*** Passage for review Section Begins ***

Latinx women consider their cultural patriarchy

Abelina Nuñez
Social Media Editor

Three University of La Verne Latinx panelists discussed their personal experiences with Cultural Patriarchy on Wednesday with 19 participants via Webex.  

The speakers were Julissa Espinoza, director of community engagement; Jazmin Alvarez Barragan, coordinator of student life operations; and Samantha Sandoval, senior pre-med biology major. 

Misty Levingston, associate director of multicultural affairs and black student services, asked the panelists about when they realized there were different expectations between themselves and their peers of the opposite gender.

Espinoza said that she realized the differences in the household first. 

“To me, it was so unfair, and that’s when I really realized that my parents are giving me certain freedom but giving my brother certain freedom as well because he’s a boy, and that means they are restricting me because I’m a girl,” Espinoza said. 

Espinoza’s younger brother could do whatever he wanted even though Espinoza was a good student who did not give much trouble to her mother, unlike her brother. 

“Growing up, I think I either normalized (gender roles) or just thought that was just the way things are,” Alvarez Barragan said. “I didn’t start realizing until college that I have the same opportunities, the same rights as anyone else.”  

Alvarez Barragan was empowered by many historical figures who were not afraid of occupying the spaces and used them as motivation and inspiration to voice her opinions and do what she felt she could do.  

Sandoval thought it was normal for a girl to be in the kitchen and helping her mom around the house. 

“In high school, when I started talking to my friends, we would complain about having to do things in our house while our brothers were not doing anything,” she said.

Sandoval ended up making a list assigning who was doing the dishes on what day, and her brothers would complain to her, asking why they had to do the dishes. Sandoval’s mother saw Sandoval’s perspective and understood when she asked for everyone to help out more around the house. 

“Now that my brothers are older, and we all do things and help each other out, I love it,” she said. “Seeing my mom being able to step up and not care what anyone had to say made me think that I should be able to speak up for myself and do what I want to do.” 

Espinoza said that her mother understood her because her mother took care of her entire family being the oldest daughter in her home.

*** Passage for review Section Ends ***
*** Records Section Begins ***

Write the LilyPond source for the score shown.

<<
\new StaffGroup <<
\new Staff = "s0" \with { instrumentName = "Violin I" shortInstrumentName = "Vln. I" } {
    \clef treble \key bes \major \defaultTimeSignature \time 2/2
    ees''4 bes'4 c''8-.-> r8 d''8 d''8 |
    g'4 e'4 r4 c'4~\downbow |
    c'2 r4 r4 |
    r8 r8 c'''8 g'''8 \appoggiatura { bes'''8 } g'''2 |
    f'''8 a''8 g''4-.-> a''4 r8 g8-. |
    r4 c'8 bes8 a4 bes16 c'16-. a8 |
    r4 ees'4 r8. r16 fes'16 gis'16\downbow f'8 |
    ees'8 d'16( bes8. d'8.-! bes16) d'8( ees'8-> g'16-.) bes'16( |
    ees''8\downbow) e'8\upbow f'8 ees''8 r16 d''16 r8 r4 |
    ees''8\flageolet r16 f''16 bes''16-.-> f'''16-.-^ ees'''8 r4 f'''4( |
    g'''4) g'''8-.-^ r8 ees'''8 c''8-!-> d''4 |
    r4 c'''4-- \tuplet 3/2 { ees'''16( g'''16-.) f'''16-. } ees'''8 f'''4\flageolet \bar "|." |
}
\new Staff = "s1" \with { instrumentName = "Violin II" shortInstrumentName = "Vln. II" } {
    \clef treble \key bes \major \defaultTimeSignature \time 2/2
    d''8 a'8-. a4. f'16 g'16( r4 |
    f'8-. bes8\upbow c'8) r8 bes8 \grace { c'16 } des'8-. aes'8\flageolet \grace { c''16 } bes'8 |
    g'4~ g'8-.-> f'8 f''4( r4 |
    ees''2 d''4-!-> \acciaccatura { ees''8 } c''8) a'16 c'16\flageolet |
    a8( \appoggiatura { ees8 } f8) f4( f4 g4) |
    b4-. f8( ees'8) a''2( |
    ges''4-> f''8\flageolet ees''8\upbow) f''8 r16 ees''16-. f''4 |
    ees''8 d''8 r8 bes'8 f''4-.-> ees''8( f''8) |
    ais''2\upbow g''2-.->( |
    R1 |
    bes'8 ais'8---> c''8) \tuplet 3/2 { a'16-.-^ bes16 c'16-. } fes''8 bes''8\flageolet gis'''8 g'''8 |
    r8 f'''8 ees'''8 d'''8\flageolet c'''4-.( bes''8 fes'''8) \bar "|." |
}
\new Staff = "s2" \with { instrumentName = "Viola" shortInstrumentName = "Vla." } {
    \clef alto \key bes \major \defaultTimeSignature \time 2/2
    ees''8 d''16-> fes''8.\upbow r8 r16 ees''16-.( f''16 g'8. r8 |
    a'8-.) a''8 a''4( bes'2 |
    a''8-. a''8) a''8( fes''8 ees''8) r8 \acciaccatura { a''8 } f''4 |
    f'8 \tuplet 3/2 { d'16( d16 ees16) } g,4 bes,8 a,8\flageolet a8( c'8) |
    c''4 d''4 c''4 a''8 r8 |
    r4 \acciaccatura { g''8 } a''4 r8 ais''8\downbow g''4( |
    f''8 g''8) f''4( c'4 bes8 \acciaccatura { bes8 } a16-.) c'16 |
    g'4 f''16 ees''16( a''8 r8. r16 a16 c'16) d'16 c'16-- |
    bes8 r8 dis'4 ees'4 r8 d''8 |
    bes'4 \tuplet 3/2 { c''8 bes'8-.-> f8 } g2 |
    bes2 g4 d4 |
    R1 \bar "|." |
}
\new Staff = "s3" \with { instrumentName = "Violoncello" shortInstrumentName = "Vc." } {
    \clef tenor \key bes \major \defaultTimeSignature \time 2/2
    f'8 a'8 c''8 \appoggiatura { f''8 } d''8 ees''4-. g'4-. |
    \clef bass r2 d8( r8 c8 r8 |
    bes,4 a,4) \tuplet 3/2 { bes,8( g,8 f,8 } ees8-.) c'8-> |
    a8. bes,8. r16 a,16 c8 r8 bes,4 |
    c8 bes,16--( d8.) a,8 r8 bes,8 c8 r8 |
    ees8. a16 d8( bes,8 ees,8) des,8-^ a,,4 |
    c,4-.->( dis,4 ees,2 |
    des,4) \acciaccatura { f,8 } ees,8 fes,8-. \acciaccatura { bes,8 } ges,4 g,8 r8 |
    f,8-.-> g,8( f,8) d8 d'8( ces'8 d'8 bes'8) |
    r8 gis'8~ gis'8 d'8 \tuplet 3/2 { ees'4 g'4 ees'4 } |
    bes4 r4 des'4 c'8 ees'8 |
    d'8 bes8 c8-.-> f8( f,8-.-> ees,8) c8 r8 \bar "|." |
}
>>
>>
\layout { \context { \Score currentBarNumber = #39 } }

*** Records Section Ends ***

→ Problem description:
Pick up the article on Latinx women and cultural patriarchy right after its last sentence and continue writing it. The listing has no connection to the article on Latinx women and cultural patriarchy.

→ Task answer:
“My mom was the oldest from her household, and she had to take care of the family,” Espinoza said. “Because my mom had that experience, I quickly learned that my mom didn’t want me to have that experience. Part of the challenge was that coming home from college, I would always tell my brother, ‘Hey, you don’t have maids here; you wash the dishes.’” 

Alvarez Barragan said it was a challenge breaking the gender roles as this is what women do, and this is what men do. 

Alvarez Barragan was asked how she was able to unlearn those habits.

“I don’t think you ever fully (unlearn those habits), and I think it’s just learning to empathize with yourself and just kind of learning what you’re comfortable with and just taking every day at a time cuz every day is different, every situation is different,” Alvarez Barragan said. 

Sandoval’s challenge was asking for permission to go out and was only able to go out once a week while her brothers didn’t have to ask for permission and were able to go out with their friends.  

After the event was over, participants commented in the chat box thanking the panelists for sharing their personal experiences with cultural patriarchy. 

Daniel Loera, director of multicultural affairs, commented saying, “I am always surprised when older generations are totally progressive in their thinking and open to allowing for equitable experiences in life,” Loera said. It’s very illuminating to see how alive and well cultural patriarchy is and yet how they still struggle for educating family members and others around these issues.”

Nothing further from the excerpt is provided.